Legacy here! I just keep my subscription on autopilot whether using or not. I certainly could have taken so many, many months off here and there. Thank you TR (Nate) for Grandfathering our long loyalty! If it goes ungrandfathered, I won’t be mad. However, I will probably have to become conscious about when I am training vs when I am not to make decisions. I hope they leave it be. My advice is to get more people using it and keep prices down. I think it would be honorable of TR to recognize newer members after a designated amount of time with uninterrupted annual subscriptions to not just keep them at their entry rate but even bump people down to $99/yr granting legacy after they “catch up”.
Yup, and I reply that TR should earn your continued subscription even in months where you (for whatever reason) aren’t using it.
Say, you predominantly do unstructured outdoor rides in the summer and only train in the winter. This would be one scenario that’d fit your description. Then good ride analysis tools could sway some to stick to TR, for instance. Or other fitness tracking tools (e. g. estimating your FTP and other fitness indicators) from your ride data.
Plus, I think they could still entice people to stay subscribed by giving discounts to users who pay yearly.

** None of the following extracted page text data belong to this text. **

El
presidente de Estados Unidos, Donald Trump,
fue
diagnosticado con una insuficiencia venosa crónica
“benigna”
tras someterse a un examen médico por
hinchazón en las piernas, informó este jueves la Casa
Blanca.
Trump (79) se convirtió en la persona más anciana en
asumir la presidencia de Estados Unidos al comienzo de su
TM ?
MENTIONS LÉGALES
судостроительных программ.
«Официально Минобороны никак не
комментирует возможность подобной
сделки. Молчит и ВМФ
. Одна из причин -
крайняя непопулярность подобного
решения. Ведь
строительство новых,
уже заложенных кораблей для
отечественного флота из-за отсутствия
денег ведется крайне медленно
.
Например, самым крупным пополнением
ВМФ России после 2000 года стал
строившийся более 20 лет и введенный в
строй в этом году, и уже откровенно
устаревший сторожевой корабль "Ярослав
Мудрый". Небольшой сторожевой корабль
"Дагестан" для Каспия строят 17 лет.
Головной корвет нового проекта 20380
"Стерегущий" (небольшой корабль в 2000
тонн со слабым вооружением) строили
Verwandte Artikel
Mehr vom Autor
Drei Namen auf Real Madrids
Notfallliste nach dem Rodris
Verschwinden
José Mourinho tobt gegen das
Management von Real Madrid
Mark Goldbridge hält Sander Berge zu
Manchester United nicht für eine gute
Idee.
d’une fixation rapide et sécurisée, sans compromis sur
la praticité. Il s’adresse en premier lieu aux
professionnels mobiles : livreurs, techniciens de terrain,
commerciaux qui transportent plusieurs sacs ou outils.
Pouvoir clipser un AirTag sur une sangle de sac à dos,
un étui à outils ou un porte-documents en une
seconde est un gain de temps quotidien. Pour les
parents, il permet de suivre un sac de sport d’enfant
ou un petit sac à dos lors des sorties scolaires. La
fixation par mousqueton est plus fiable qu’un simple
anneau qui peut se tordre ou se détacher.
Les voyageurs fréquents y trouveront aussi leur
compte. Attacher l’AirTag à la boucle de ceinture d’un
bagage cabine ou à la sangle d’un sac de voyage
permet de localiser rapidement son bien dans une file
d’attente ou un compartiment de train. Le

Just two of multiple direct quotes, none of them with qualifications about future feature updates:
“I also want to mention that we’ll never raise your price if you stay subscribed as long as I’m CEO. Everyone who’s still subscribed will be grandfathered in.”
“Current subscribers don’t have to do anything and will be locked in at their current pricing as long as their subscription stays active.”
I actually agree that’s it’s not necessarily reasonable for us to expect this, but we didn’t set that expectation. Nate did. And he did it in the aftermath of previous price increases. I think he was speaking off-the-cuff on the podcast and will come to the same conclusion when he thinks it through. Personally I can live with a change if it’s needed, but it’s not something that can be wiggled out of, it needs to be explained honestly and with a mea culpa.